WORK ITEM -> Reproduce all of the lines below word for word, leaving out the bracketed picture markers.

[DATA — start]

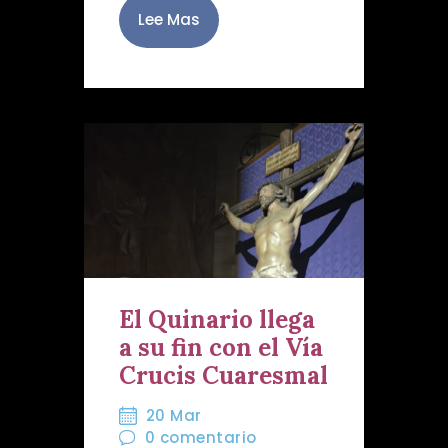
Lee Mas
El Quinario llega
a su fin con el Vía
Crucis Cuaresmal
20 Mar
0
comentario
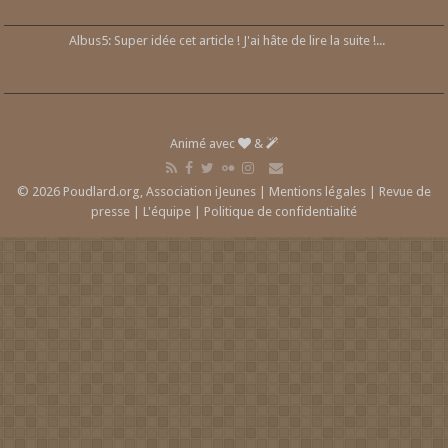
Albus5: Super idée cet article ! J'ai hâte de lire la suite !...
Animé avec
&
© 2026 Poudlard.org, Association iJeunes |
Mentions légales
|
Revue de
presse
|
L'équipe
|
Politique de confidentialité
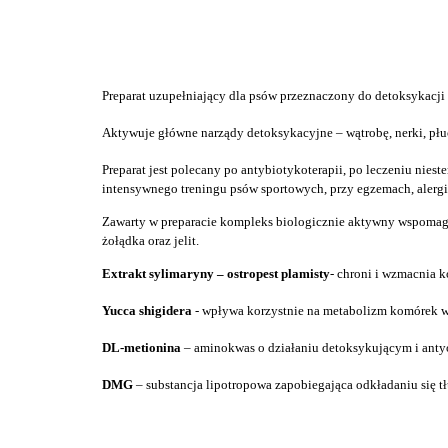
Preparat uzupełniający dla psów przeznaczony do detoksykacji 
Aktywuje główne narządy detoksykacyjne – wątrobę, nerki, płuca
Preparat jest polecany po antybiotykoterapii, po leczeniu ni
intensywnego treningu psów sportowych, przy egzemach, alergi
Zawarty w preparacie kompleks biologicznie aktywny wspomaga 
żołądka oraz jelit.
Extrakt sylimaryny – ostropest plamisty
- chroni i wzmacnia k
Yucca shigidera
- wpływa korzystnie na metabolizm komórek w
DL-metionina
– aminokwas o działaniu detoksykującym i antyo
DMG
– substancja lipotropowa zapobiegająca odkładaniu się t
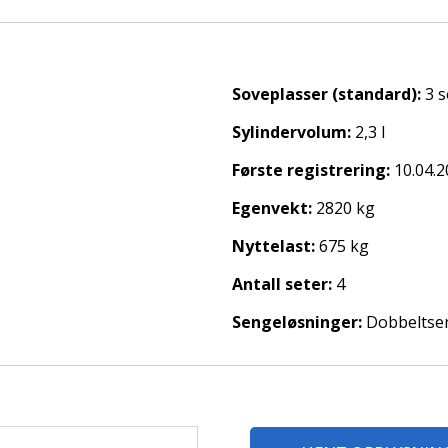
Soveplasser (standard):
3 
Sylindervolum:
2,3 l
Første registrering:
10.04.
 gassflaske og gassalarm.
Egenvekt:
2820 kg
Nyttelast:
675 kg
rdmøre og Romsdal.
Antall seter:
4
Sengeløsninger:
Dobbeltse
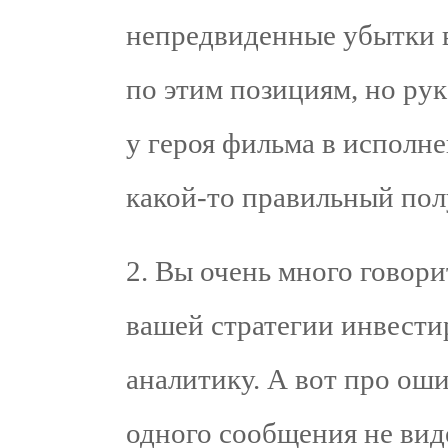
непредвиденные убытки в
по этим позициям, но рук
у героя фильма в исполн
какой-то правильный пол
2. Вы очень много говори
вашей стратегии инвести
аналитику. А вот про ош
одного сообщения не виде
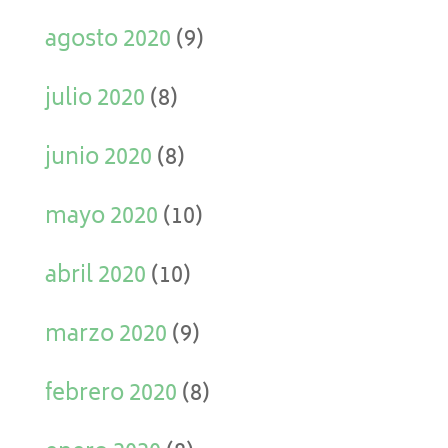
agosto 2020
(9)
julio 2020
(8)
junio 2020
(8)
mayo 2020
(10)
abril 2020
(10)
marzo 2020
(9)
febrero 2020
(8)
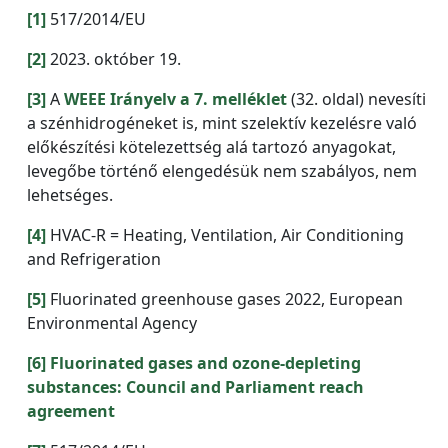
[1]
517/2014/EU
[2]
2023. október 19.
[3]
A
WEEE Irányelv a 7. melléklet
(32. oldal) nevesíti
a szénhidrogéneket is, mint szelektív kezelésre való
előkészítési kötelezettség alá tartozó anyagokat,
levegőbe történő elengedésük nem szabályos, nem
lehetséges.
[4]
HVAC-R = Heating, Ventilation, Air Conditioning
and Refrigeration
[5]
Fluorinated greenhouse gases 2022, European
Environmental Agency
[6]
Fluorinated gases and ozone-depleting
substances: Council and Parliament reach
agreement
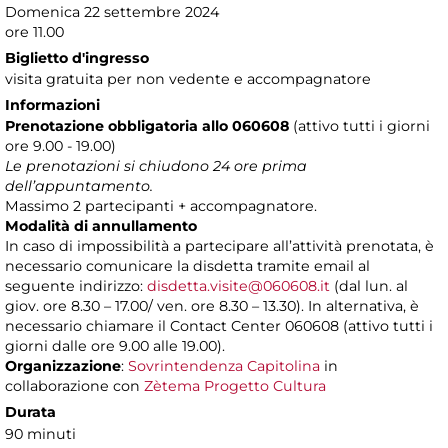
Domenica 22 settembre 2024
ore 11.00
Biglietto d'ingresso
visita gratuita per non vedente e accompagnatore
Informazioni
Prenotazione obbligatoria
allo 060608
(attivo tutti i giorni
ore 9.00 - 19.00)
Le prenotazioni si chiudono 24 ore prima
dell’appuntamento.
Massimo 2 partecipanti + accompagnatore.
Modalità di annullamento
In caso di impossibilità a partecipare all’attività prenotata, è
necessario comunicare la disdetta tramite email al
seguente indirizzo:
disdetta.visite@060608.it
(dal lun. al
giov. ore 8.30 – 17.00/ ven. ore 8.30 – 13.30). In alternativa, è
necessario chiamare il Contact Center 060608 (attivo tutti i
giorni dalle ore 9.00 alle 19.00).
Organizzazione
:
Sovrintendenza Capitolina
in
collaborazione con
Zètema Progetto Cultura
Durata
90 minuti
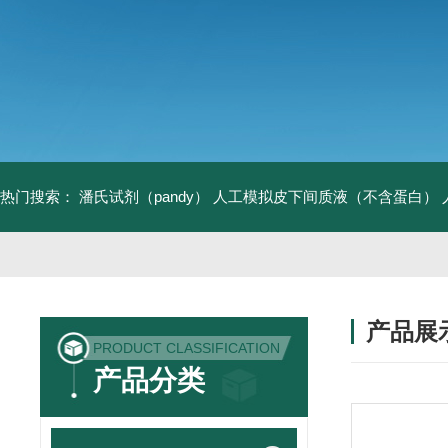
热门搜索：
潘氏试剂（pandy）
人工模拟皮下间质液（不含蛋白）
产品展
PRODUCT CLASSIFICATION
产品分类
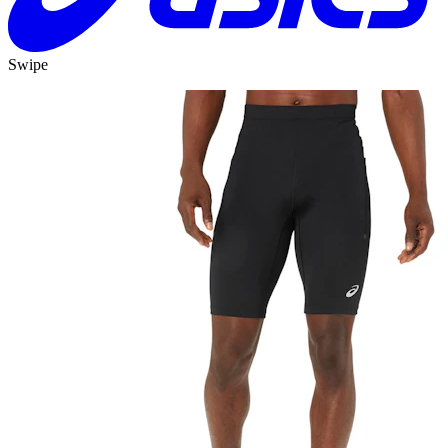
Swipe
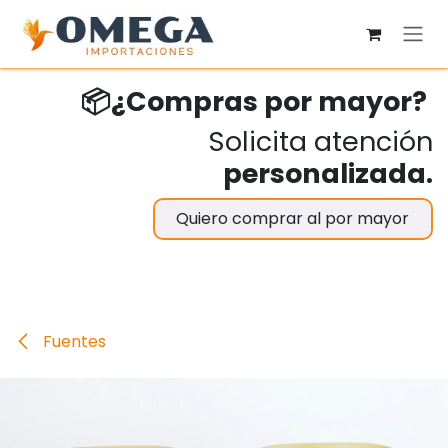
Ir al contenido
📦¿Compras por mayor?
Solicita atención
personalizada.
Quiero comprar al por mayor
Fuentes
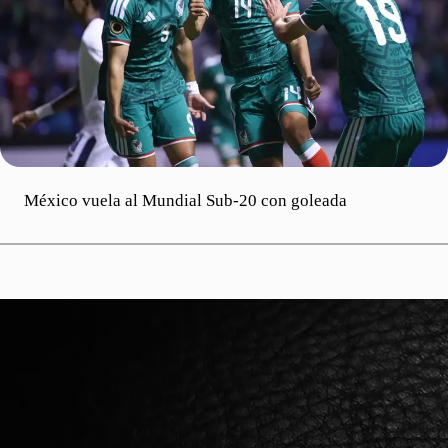
México vuela al Mundial Sub-20 con goleada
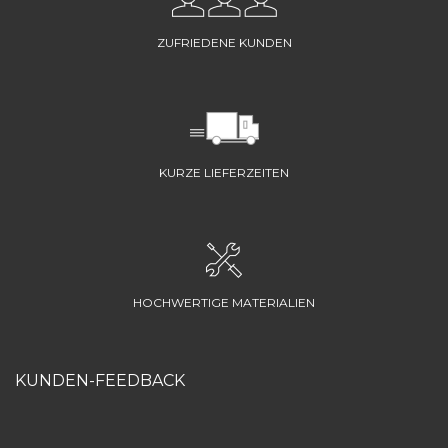
ZUFRIEDENE KUNDEN
KURZE LIEFERZEITEN
HOCHWERTIGE MATERIALIEN
KUNDEN-FEEDBACK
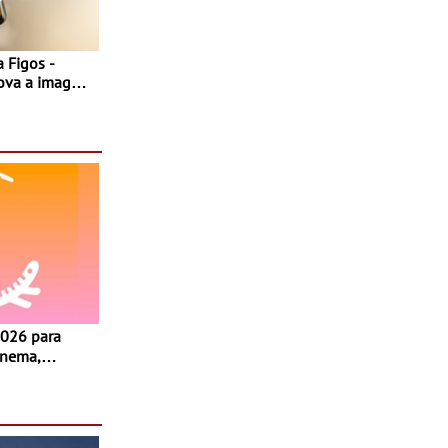
 Figos -
nova a imagem
inema,
, oficinas,
 a família e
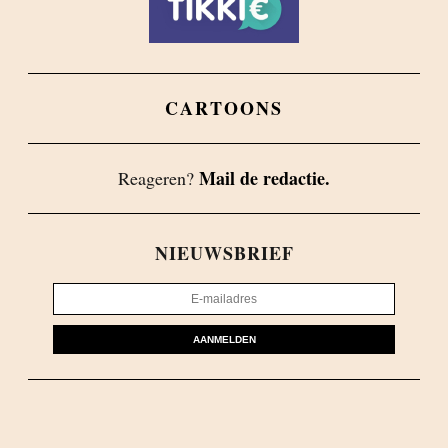
CARTOONS
Mail de redactie.
Reageren?
NIEUWSBRIEF
AANMELDEN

[DATA — finish]

EXERCISE RESULT ->
Lee Mas
El Quinario llega
a su fin con el Vía
Crucis Cuaresmal
20 Mar
0
comentario
Albus5: Super idée cet article ! J'ai hâte de lire la suite !...
Animé avec
&
© 2026 Poudlard.org, Association iJeunes |
Mentions légales
|
Revue de
presse
|
L'équipe
|
Politique de confidentialité
Preparat uzupełniający dla psów przeznaczony do detoksykacji 
Aktywuje główne narządy detoksykacyjne – wątrobę, nerki, płuca
Preparat jest polecany po antybiotykoterapii, po leczeniu ni
intensywnego treningu psów sportowych, przy egzemach, alergi
Zawarty w preparacie kompleks biologicznie aktywny wspomaga 
żołądka oraz jelit.
Extrakt sylimaryny – ostropest plamisty
- chroni i wzmacnia k
Yucca shigidera
- wpływa korzystnie na metabolizm komórek w
DL-metionina
– aminokwas o działaniu detoksykującym i antyo
DMG
– substancja lipotropowa zapobiegająca odkładaniu się t
Soveplasser (standard):
3 
Sylindervolum:
2,3 l
Første registrering:
10.04.
 gassflaske og gassalarm.
Egenvekt:
2820 kg
Nyttelast:
675 kg
rdmøre og Romsdal.
Antall seter:
4
Sengeløsninger:
Dobbeltse
непредвиденные убытки в
по этим позициям, но рук
у героя фильма в исполн
какой-то правильный пол
2. Вы очень много говори
вашей стратегии инвести
аналитику. А вот про ош
одного сообщения не виде
agosto 2020
(9)
julio 2020
(8)
junio 2020
(8)
mayo 2020
(10)
abril 2020
(10)
marzo 2020
(9)
febrero 2020
(8)
[1]
517/2014/EU
[2]
2023. október 19.
[3]
A
WEEE Irányelv a 7. melléklet
(32. oldal) nevesíti
a szénhidrogéneket is, mint szelektív kezelésre való
előkészítési kötelezettség alá tartozó anyagokat,
levegőbe történő elengedésük nem szabályos, nem
lehetséges.
[4]
HVAC-R = Heating, Ventilation, Air Conditioning
and Refrigeration
[5]
Fluorinated greenhouse gases 2022, European
Environmental Agency
[6]
Fluorinated gases and ozone-depleting
substances: Council and Parliament reach
agreement
Domenica 22 settembre 2024
ore 11.00
Biglietto d'ingresso
visita gratuita per non vedente e accompagnatore
Informazioni
Prenotazione obbligatoria
allo 060608
(attivo tutti i giorni
ore 9.00 - 19.00)
Le prenotazioni si chiudono 24 ore prima
dell’appuntamento.
Massimo 2 partecipanti + accompagnatore.
Modalità di annullamento
In caso di impossibilità a partecipare all’attività prenotata, è
necessario comunicare la disdetta tramite email al
seguente indirizzo:
disdetta.visite@060608.it
(dal lun. al
giov. ore 8.30 – 17.00/ ven. ore 8.30 – 13.30). In alternativa, è
necessario chiamare il Contact Center 060608 (attivo tutti i
giorni dalle ore 9.00 alle 19.00).
Organizzazione
:
Sovrintendenza Capitolina
in
collaborazione con
Zètema Progetto Cultura
Durata
90 minuti
热门搜索：
潘氏试剂（pandy）
人工模拟皮下间质液（不含蛋白）
产品展
PRODUCT CLASSIFICATION
产品分类
Swipe
Ir al contenido
📦¿Compras por mayor?
Solicita atención
personalizada.
Quiero comprar al por mayor
Fuentes
México vuela al Mundial Sub-20 con goleada
ZUFRIEDENE KUNDEN
KURZE LIEFERZEITEN
HOCHWERTIGE MATERIALIEN
KUNDEN-FEEDBACK
 Figos -
nova a imagem
inema,
, oficinas,
 a família e
CARTOONS
Mail de redactie.
Reageren?
NIEUWSBRIEF
AANMELDEN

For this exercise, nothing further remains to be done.